02/08/1988 at 01:00 AM EST
Elizabeth Taylor, in any form, is a lady of class, talent, dignity, warmth and beauty. I had never seen her vulnerability until her story in your magazine (PEOPLE, Jan. 18). She expressed herself eloquently and invited readers to reflect upon their own frailty and the frailty of others. Since I have recently lost more than 20 lbs., I can empathize with Miss Taylor's "before" and "after" feelings. She's first on my list to invite to lunch (chicken salad and low-calorie dressing). I salute you, Miss Taylor.
I have read about Elizabeth Taylor all my life and, until your recent story, never once admired her. I always considered her spoiled, opinionated, unrealistic and overly theatrical, but if she truly wrote the words on those pages, she's changed. Her realistic attitude toward Joan Rivers was proof to me that she's really gotten her stuff together. Now, for the first time, I can admire her character as much as her beauty.
N. Fort Myers, Fla.
Why is it that in Hollywood someone can get fat, lose 60 lbs., write a book about it and then make millions of dollars, and all I get is a new pair of jeans?
Granted, if Gary Dotson did not commit the rape, he was given a rotten deal. But he has been given more chances to straighten out his life than any human being deserves to get. He not only had the opportunity, but he also had the money to get help, and he blew it. Maybe a little more time in jail for him to think about his life and what he wants to do with it is what he needs.
Although you printed a fine article, I think Gary Dotson's position should be put in the starkest possible terms. He never raped Cathleen Crowell Webb, which she admitted. Yet he served six years in prison. Then, because Gov. James Thompson didn't want to admit that the Illinois justice system screwed up, he put Dotson on parole. Now Dotson may go back to prison to complete a sentence for a crime he didn't commit and for petty misbehaviors that would send no one else to jail for a night, especially in Illinois. A lot of people have problems similar to Gary Dotson's, but not everyone has a Governor mad at him for making the state justice system look bad. Gary Dotson might be a loser, but he is being persecuted unfairly. I was born and raised in Illinois. It is not a friendly place, as Mr. Dotson found out.

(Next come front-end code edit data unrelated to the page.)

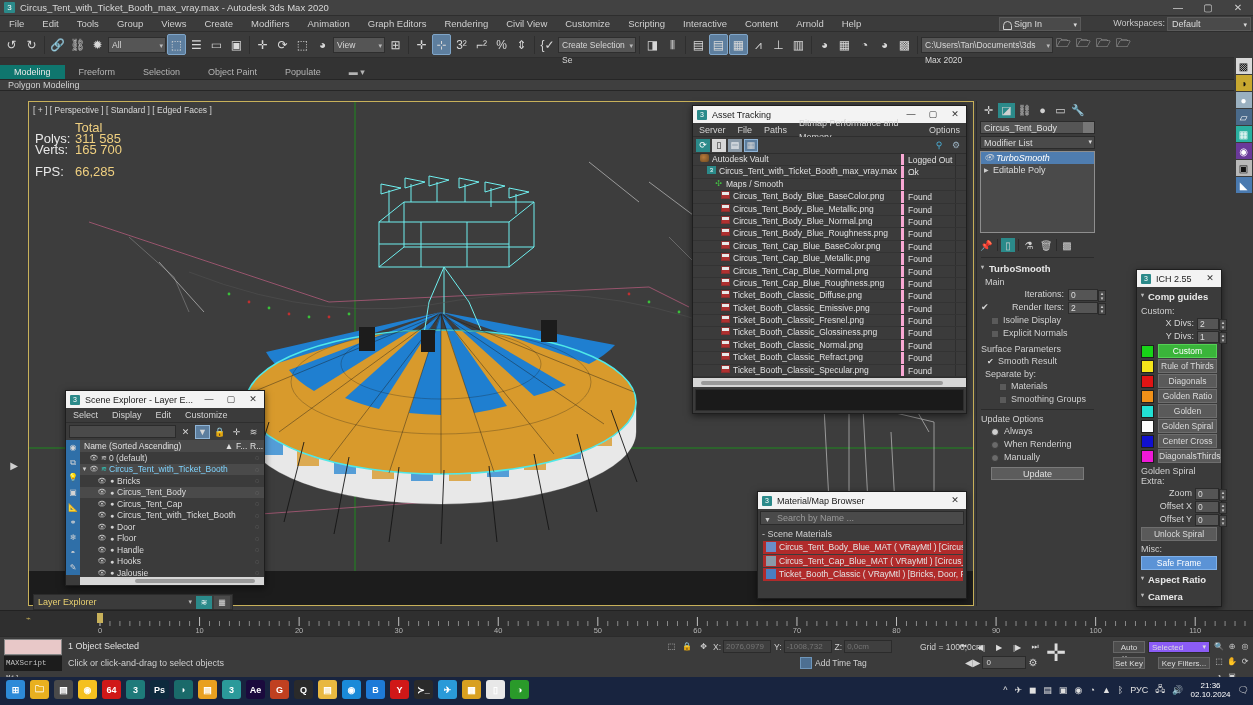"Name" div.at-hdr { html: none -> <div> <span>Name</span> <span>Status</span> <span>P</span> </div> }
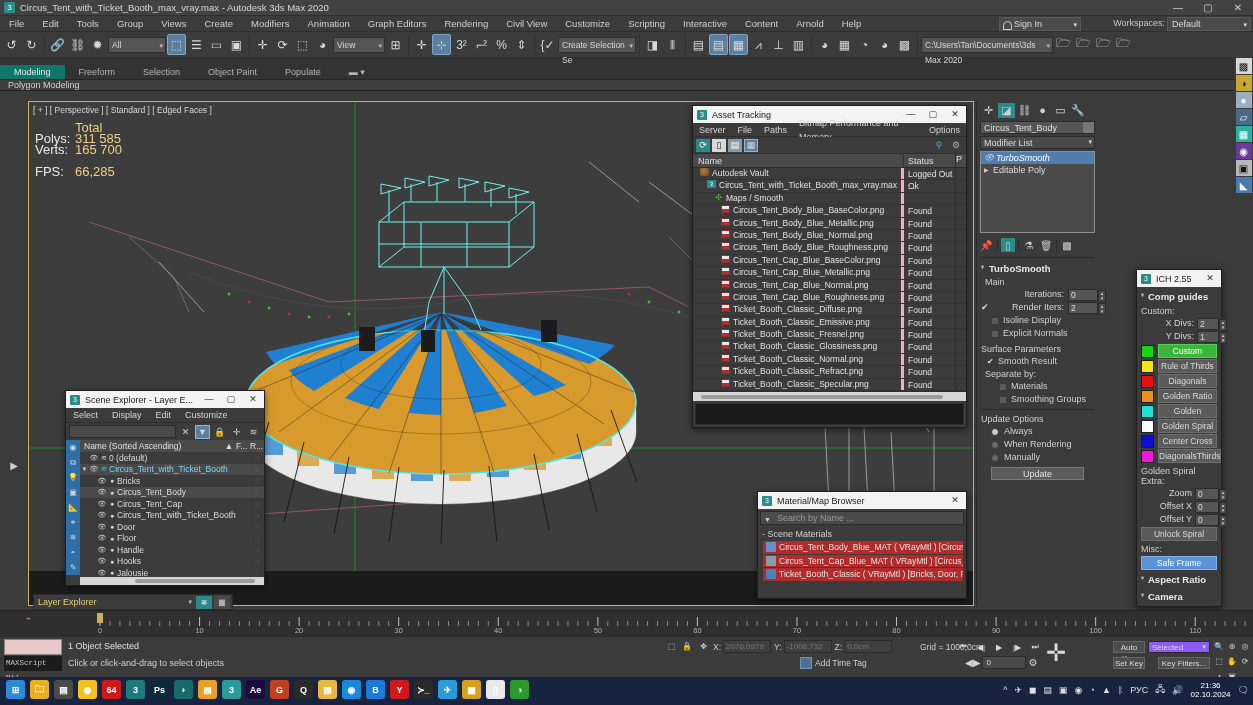"Autodesk Vault" .at-row .n { align-items: flex-start -> flex-end; border-right: 3px solid #f9a8d4 -> 1px solid #f9a8d4 }
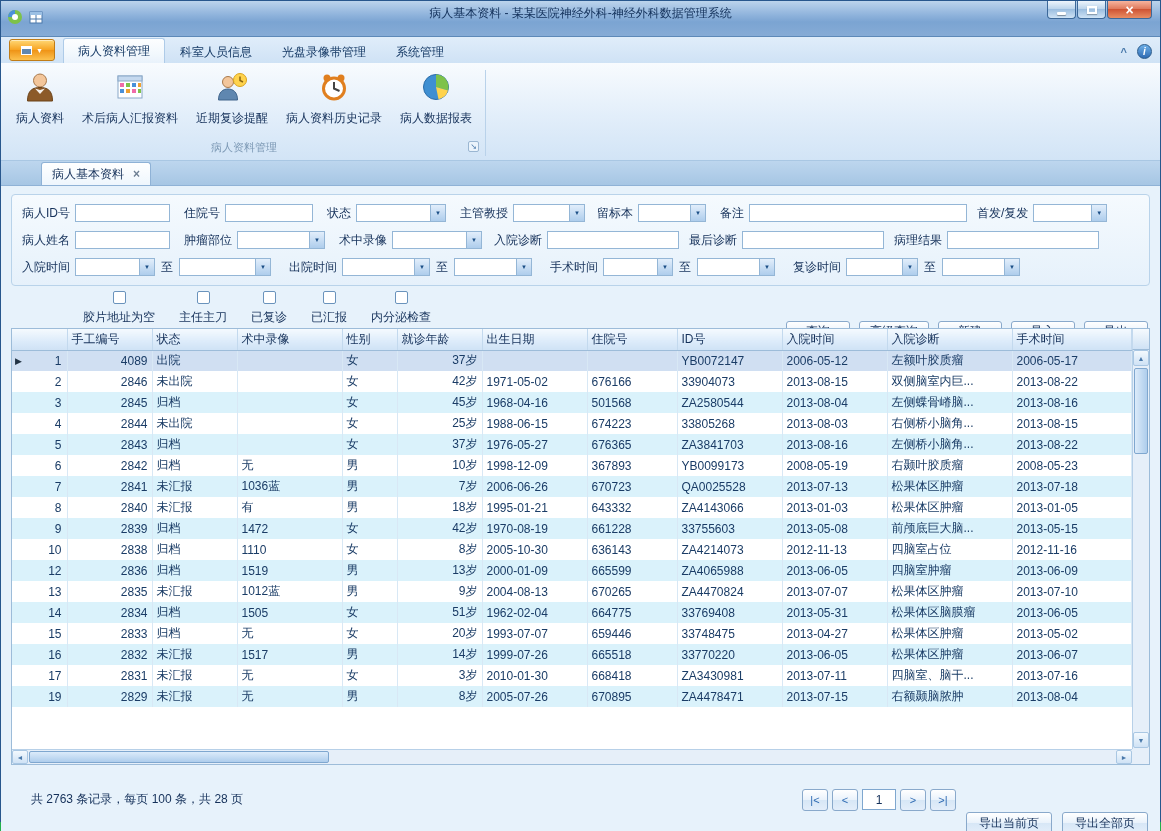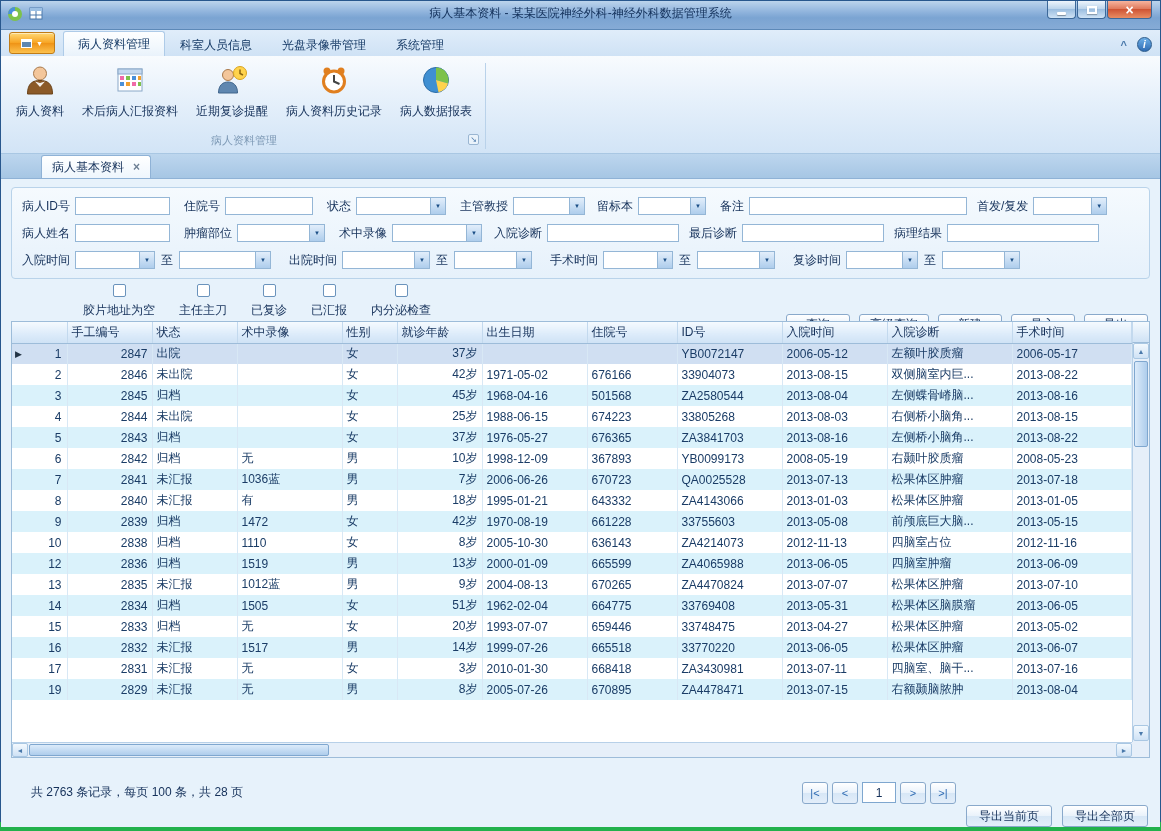"病人基本资料 - 某某医院神经外科-神经外科数据管理系统" .titlebar { height: 29px -> 36px }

I was so excited to see your article on Branford Marsalis. I went to grammar school with him. He used to sit right next to me in the eighth grade. After I read the article, I called some of our old school friends to tell them about it. Well, needless to say, everyone ran out and bought the magazine. Imagine a classmate of ours in PEOPLE. We can all remember seeing that horn and not knowing what it was. (Ha, ha.) But all kidding aside, if you're reading this, Branford, we wish you all the best of luck.
Kelly Quinn Johns
I was going through the checkout lane at the grocery store when I saw your magazine and the blaring headline. I couldn't believe my eyes—Patrick Bissell was dead. It has been five years since I worked with him and Gelsey Kirkland on a production of Swan Lake. At that time their cocaine escapades were well known among the cast and crew, and their performance reflected it. We were ashamed and shocked to see such incredible talent wasted and abused. I thank God Miss Kirkland rose out of the ashes before it was too late. I shall remember both of them fondly now that I better understand that the classic tragedies they performed were the real tragedies they lived.
Patricia Bissell has no one to blame but herself for her son's tragic death. Patrick Bissell's very sad life is an example of the devastating, long-term effects of child abuse, both physical and verbal. With a mother who was mentally unfit to raise children, poor Patrick was doomed from the day he was born.
If it is not AIDS that is killing our wonderful, artistic and talented people, it is drug abuse. What a waste. When is it ever going to end?
Santa Rosa, Calif.
Picks & Pans
If David Hiltbrand envisioned "a meadow festooned with ribbons blowing in the wind" when he listened to Robbie Robertson's album, he must have been playing the record backwards. Instead of meadows, I could smell the steamy Southern night in "Somewhere Down the Crazy River," feel the sensuous love in "Broken Arrow" and taste the dust of the revival tent in "Testimony." Hiltbrand also adds that Robertson's album doesn't have "much to grab listeners the way pop albums are designed to do." Thank God. Music hasn't touched me like this in years.